Return all of the data below verbatim and exclude every picture.

SOURCE RECORDS:
——————————
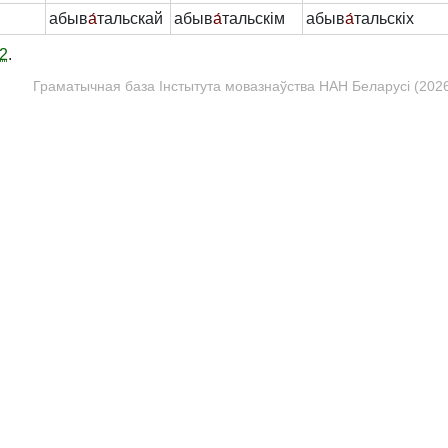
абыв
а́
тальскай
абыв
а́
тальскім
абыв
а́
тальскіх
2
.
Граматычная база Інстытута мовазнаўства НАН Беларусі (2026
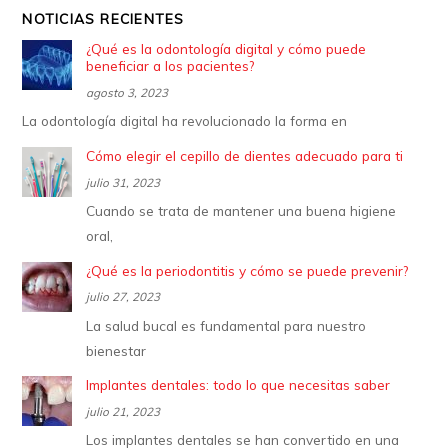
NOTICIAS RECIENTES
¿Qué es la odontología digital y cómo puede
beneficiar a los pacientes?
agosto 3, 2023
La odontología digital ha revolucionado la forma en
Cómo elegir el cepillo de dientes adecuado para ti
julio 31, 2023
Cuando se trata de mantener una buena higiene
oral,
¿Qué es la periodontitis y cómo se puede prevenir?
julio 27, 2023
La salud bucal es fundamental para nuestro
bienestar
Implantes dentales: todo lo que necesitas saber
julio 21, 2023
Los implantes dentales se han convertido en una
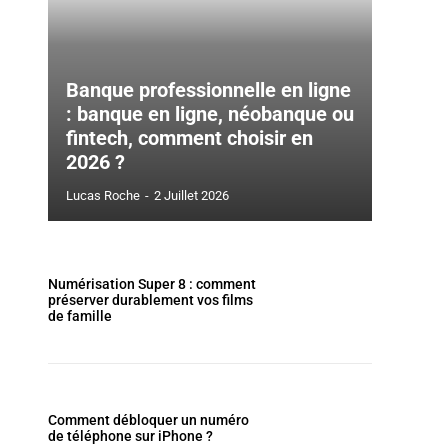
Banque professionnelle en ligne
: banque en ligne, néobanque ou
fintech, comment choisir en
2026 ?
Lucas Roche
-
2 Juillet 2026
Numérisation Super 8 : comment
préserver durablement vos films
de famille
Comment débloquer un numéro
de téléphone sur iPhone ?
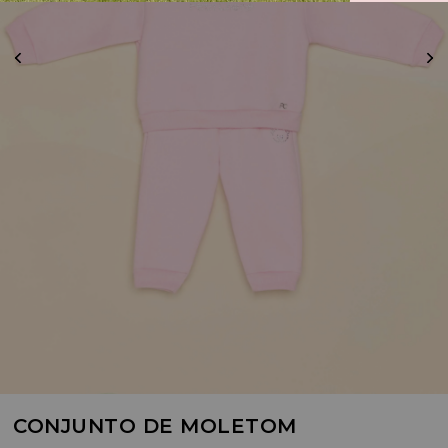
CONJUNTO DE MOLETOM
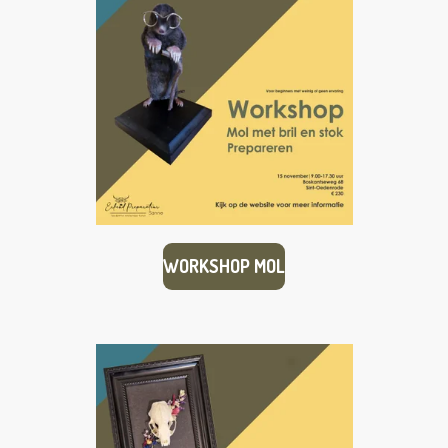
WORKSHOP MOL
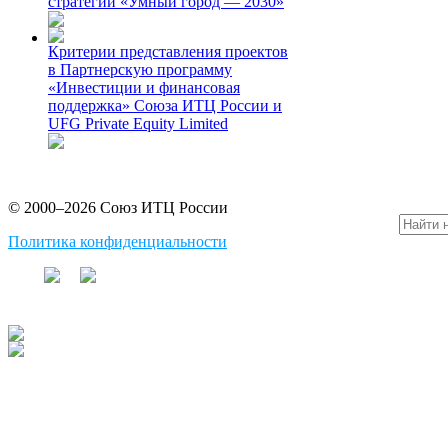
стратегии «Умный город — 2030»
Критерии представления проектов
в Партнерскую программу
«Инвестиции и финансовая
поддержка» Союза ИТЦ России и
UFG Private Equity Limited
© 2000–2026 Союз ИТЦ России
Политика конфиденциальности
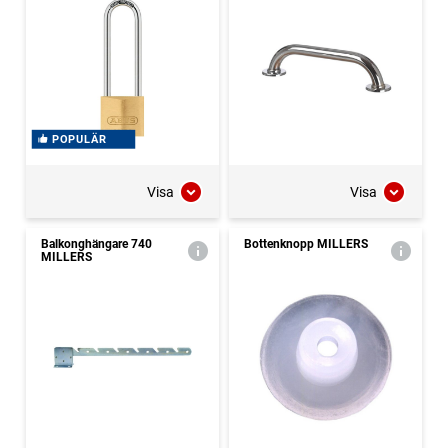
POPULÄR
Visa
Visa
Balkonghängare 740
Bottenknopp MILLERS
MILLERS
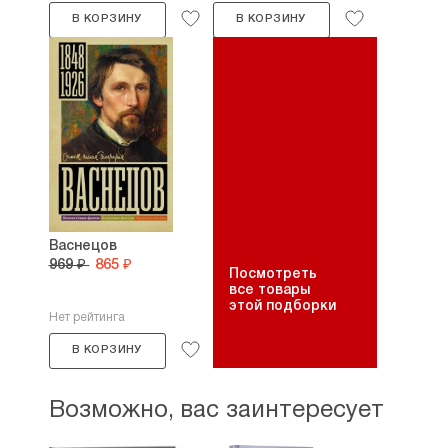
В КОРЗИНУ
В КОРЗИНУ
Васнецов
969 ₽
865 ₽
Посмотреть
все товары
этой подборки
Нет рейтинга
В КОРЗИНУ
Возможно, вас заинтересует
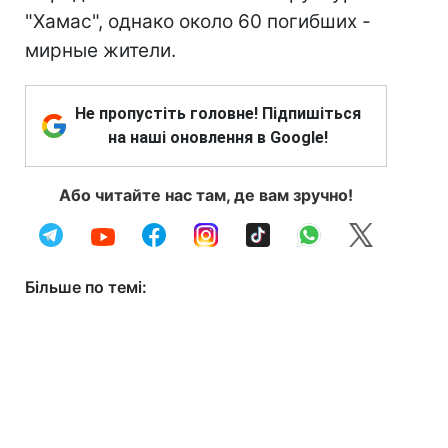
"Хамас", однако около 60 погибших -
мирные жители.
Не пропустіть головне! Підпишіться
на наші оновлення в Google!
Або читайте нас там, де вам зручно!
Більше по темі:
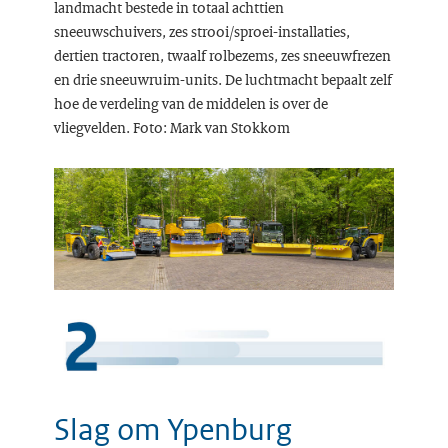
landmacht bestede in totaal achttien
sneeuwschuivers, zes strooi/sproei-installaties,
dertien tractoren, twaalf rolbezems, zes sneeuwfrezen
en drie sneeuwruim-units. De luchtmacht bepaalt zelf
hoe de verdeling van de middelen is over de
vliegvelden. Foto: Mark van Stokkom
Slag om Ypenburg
——————————
ANSWER TO THE PROBLEM:
абыв
а́
тальскай
абыв
а́
тальскім
абыв
а́
тальскіх
2
.
Граматычная база Інстытута мовазнаўства НАН Беларусі (2026
NOTICIAS RECIENTES
¿Qué es la odontología digital y cómo puede
beneficiar a los pacientes?
agosto 3, 2023
La odontología digital ha revolucionado la forma en
Cómo elegir el cepillo de dientes adecuado para ti
julio 31, 2023
Cuando se trata de mantener una buena higiene
oral,
¿Qué es la periodontitis y cómo se puede prevenir?
julio 27, 2023
La salud bucal es fundamental para nuestro
bienestar
Implantes dentales: todo lo que necesitas saber
julio 21, 2023
Los implantes dentales se han convertido en una
Banque professionnelle en ligne
: banque en ligne, néobanque ou
fintech, comment choisir en
2026 ?
Lucas Roche
-
2 Juillet 2026
Numérisation Super 8 : comment
préserver durablement vos films
de famille
Comment débloquer un numéro
de téléphone sur iPhone ?
CONJUNTO DE MOLETOM
WORKSHOP MOL
стратегии «Умный город — 2030»
Критерии представления проектов
в Партнерскую программу
«Инвестиции и финансовая
поддержка» Союза ИТЦ России и
UFG Private Equity Limited
© 2000–2026 Союз ИТЦ России
Политика конфиденциальности
POPULÄR
Visa
Visa
Balkonghängare 740
Bottenknopp MILLERS
MILLERS
В КОРЗИНУ
В КОРЗИНУ
Васнецов
969 ₽
865 ₽
Посмотреть
все товары
этой подборки
Нет рейтинга
В КОРЗИНУ
Возможно, вас заинтересует
"Хамас", однако около 60 погибших -
мирные жители.
Не пропустіть головне! Підпишіться
на наші оновлення в Google!
Або читайте нас там, де вам зручно!
Більше по темі:
landmacht bestede in totaal achttien
sneeuwschuivers, zes strooi/sproei-installaties,
dertien tractoren, twaalf rolbezems, zes sneeuwfrezen
en drie sneeuwruim-units. De luchtmacht bepaalt zelf
hoe de verdeling van de middelen is over de
vliegvelden. Foto: Mark van Stokkom
Slag om Ypenburg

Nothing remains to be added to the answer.